Set the following in `$SPARK_HOME/conf/spark-env.sh`:

```
#!/usr/bin/env bash

ARROW_PRE_0_15_IPC_FORMAT=1
```

In [35]:
length_udf = pandas_udf(remaining_years, IntegerType())

In [37]:
df.withColumn('yrs_left', length_udf(df['age'])).show(5)

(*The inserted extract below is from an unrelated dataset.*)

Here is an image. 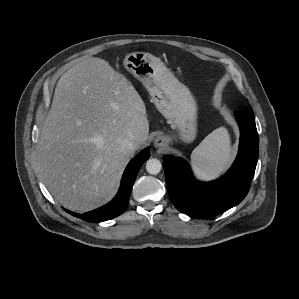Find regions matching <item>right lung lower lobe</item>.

+-------+---+----------+------+-------+--------+
|ratings|age|experience|family| mobile|yrs_left|
+-------+---+----------+------+-------+--------+
|      3| 32|       9.0|     3|   Vivo|      68|
|      3| 27|      13.0|     3|  Apple|      73|
|      4| 22|       2.5|     0|Samsung|      78|
|      4| 37|      16.5|     4|  Apple|      63|
|      5| 27|       9.0|     1|     MI|      73|
+-------+---+----------+------+-------+--------+
only showing top 5 rows



# Pandas UDF (Multiple Columns)

In [39]:
def prod(rating, exp):
    x = rating * exp
    return x

In [40]:
from pyspark.sql.types import DoubleType

prod_udf = pandas_udf(prod, DoubleType())

In [47]:
df.withColumn('product', prod_udf(df['ratings'], df['experience'])).show(5)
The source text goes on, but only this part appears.